C'est l'histoire d'une petite fille d'une famille pauvre. Elle vit avec sa tante et ses cousins qui eux sont dans une bien meilleure situation financière. Sa tante les regardait de haut, justement parce qu'ils étaient pauvres. Elle dit à ses enfants de ne pas les fréquenter. Étant riches, ses cousins avaient toujours de la bien meilleure nourriture à manger et la petite fille les enviait beaucoup. Pour elle, un oeuf était un luxe et elle suppliait souvent sa mère de lui en donner. Sa mère refusait, parce qu'elle pensait que des gens de leur origine sociale devaient se résigner à leur sort. Cependant, un jour la petite fille apporta six oeufs à la maison, ce qui rendit la tante suspicieuse : elle avait peut-être volé ces oeufs. La mère dit alors à la petite fille qu'elle devrait manger tous les oeufs parce qu'ils coûtaient chers. La petite fille était sur le bord de vomir. Elle se demandait pourquoi sa mère la forçait maintenant à finir tous les oeufs, alors qu'auparavant elle avait toujours refusé d'en acheter un seul. La petite fille décida alors que les oeufs lui apportaient la malchance et qu'elle ne devrait plus jamais en avoir dorénavant.

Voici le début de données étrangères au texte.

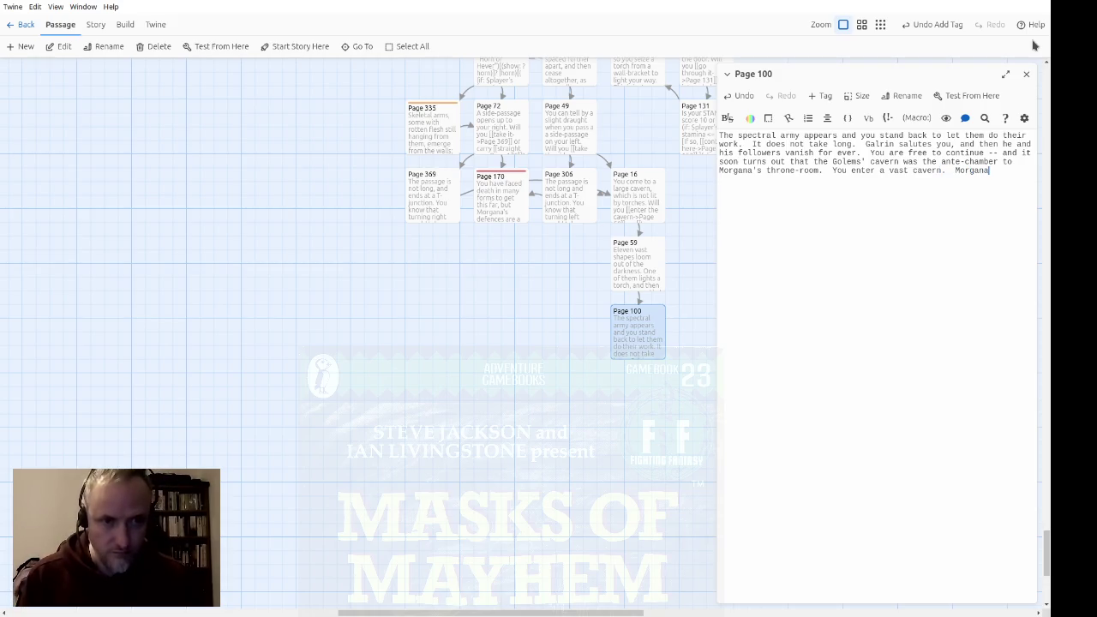
{"action": "type", "text": " herself is sea"}
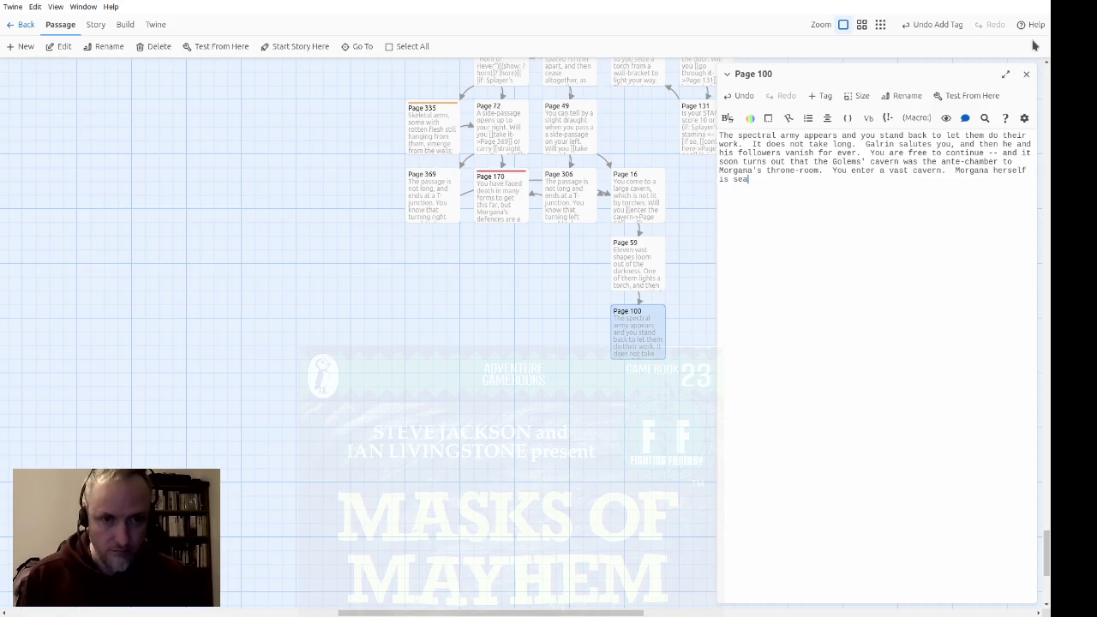
{"action": "type", "text": "red on ablack throne in the center."}
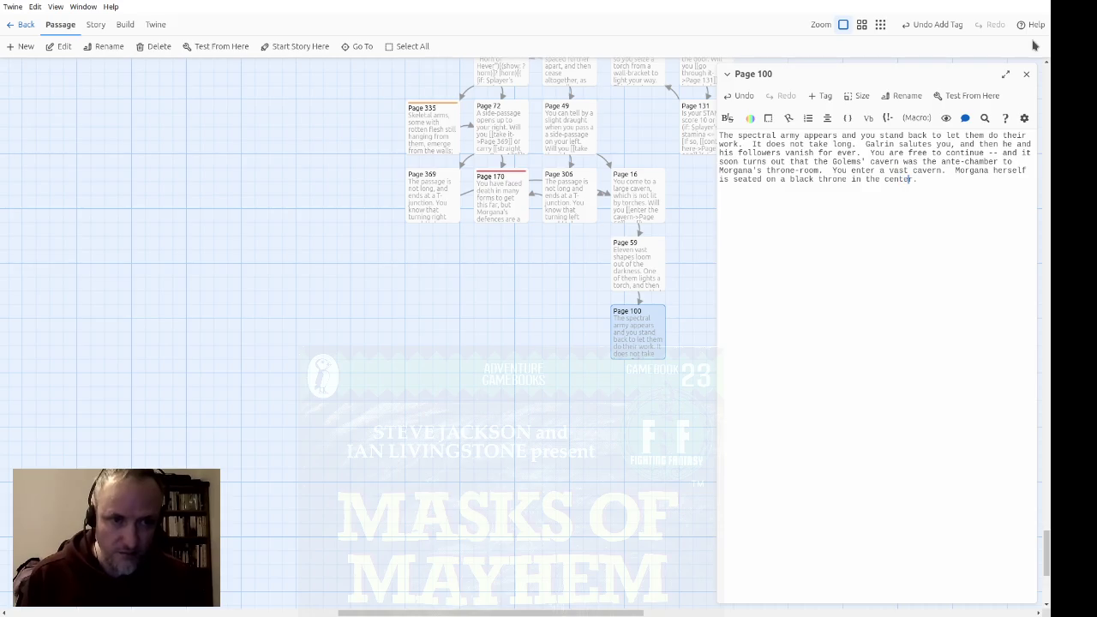
Fix "centre" and add Morgana's taunt: "So you think you have destroyed my pets... I can always make more!"
{"action": "key", "text": "Right"}
{"action": "type", "text": "e"}
{"action": "key", "text": "End"}
{"action": "type", "text": "She skrieks at"}
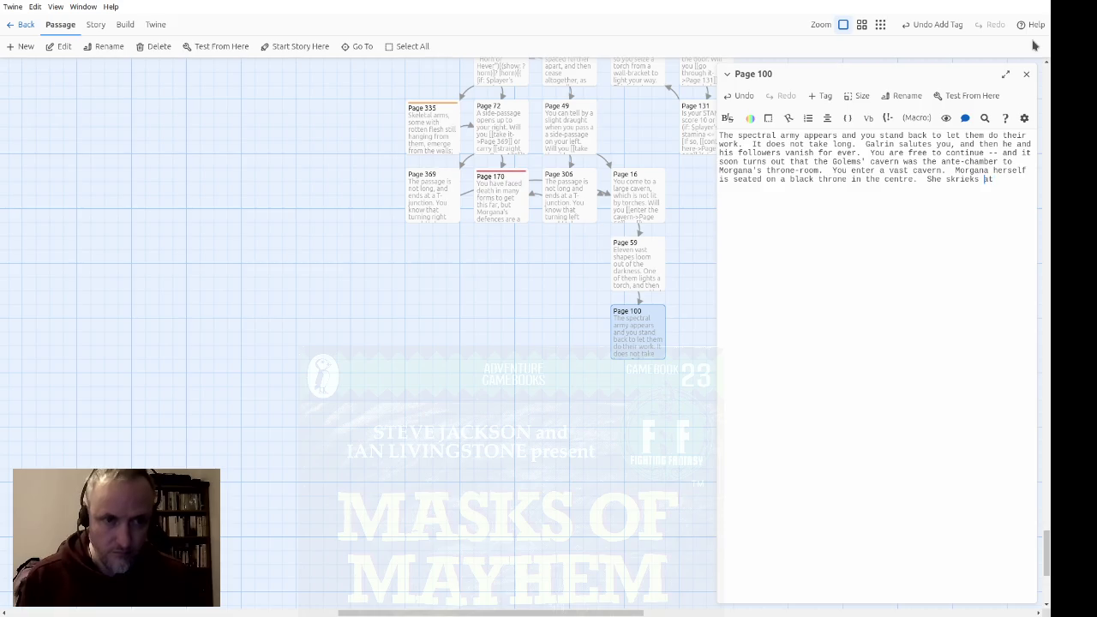
{"action": "key", "text": "Delete"}
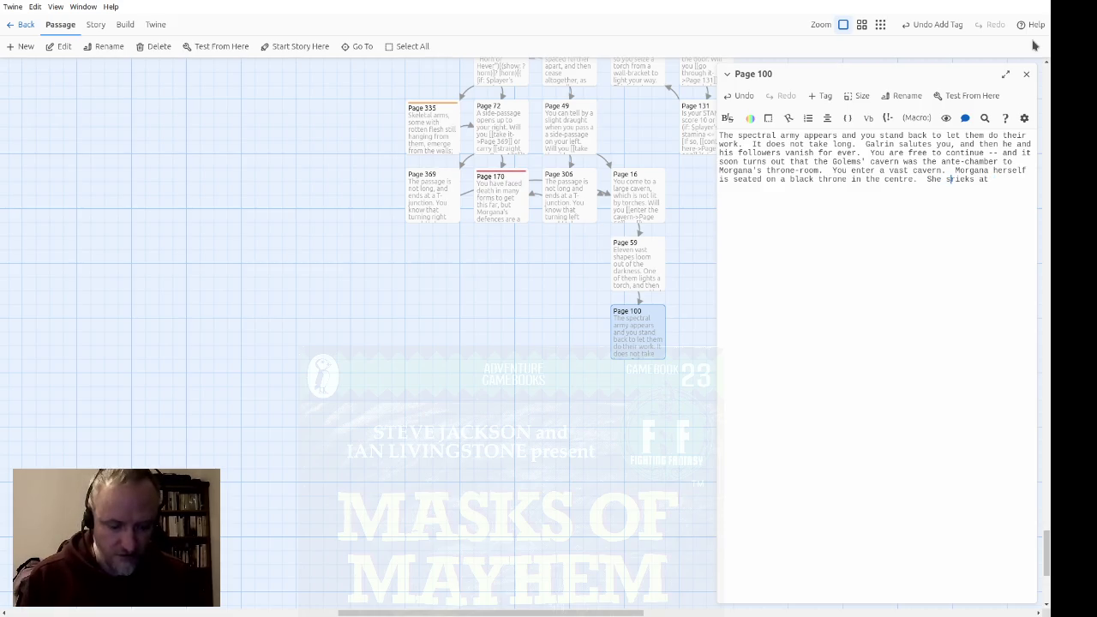
{"action": "type", "text": "h"}
{"action": "key", "text": "End"}
{"action": "type", "text": "at y"}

Les élèves furent encouragés à discuter plusieurs sujets sur le thème des valeurs familiales. Ils s'aperçurent que peu importe l'avancement de la société singapourienne, il y aura toujours des gens plus malheureux autour d'eux, les pauvres et les personnes handicapées par exemple. Que pouvons-nous faire pour aider les gens plus malheureux autour de nous et jusqu'à quel point devons-nous les aider? Était-ce correct de la part de la tante, de traiter la petite fille de façon aussi mesquine ? Quelques élèves se demandèrent pourquoi la mère n'avait pas tellement d'espoir pour les gens de sa classe sociale et si son attitude était semblable à celle de se contenter de ce que l'on a. D'autres soulevèrent la question fort intéressante, que souvent nous voulons quelque chose si fortement, que lorsque nous l'obtenons, nous ne le chérissons plus autant. La classe a eu une discussion très vivante durant deux périodes et finalement comprit les valeurs familiales un peu mieux.

LA COURTEPOINTE

Dans le poème La Courtepointe,Heng (1993) disserte sur l'habileté de sa grand-mère à faire des courtepointes. Elle était étonnée de l'habileté de sa grand-mère à ajuster chaque pièce l'une à l'autre si parfaitement. Elle utilise alors l'idée de courtepointe pour introduire la " fabrique " de la famille de sa grand-mère. Les efforts fructueux de sa grand-mère pour bien élever ses enfants sont comparés à ses habiletés à fabriquer des courtepointes. Heng reconnaît les efforts souvent méconnus de sa grand-mère (" ses vives habiletés silencieuses ") pendant une très longue période de temps. Heng se rend compte aussi du processus complexe d'amener des enfants correctement à une vie adulte significative. Sa grand-mère peut être fière de ses efforts, comme ses " ornements " (la gloire de ses enfants) rendent hommage à ses efforts en courtepointe.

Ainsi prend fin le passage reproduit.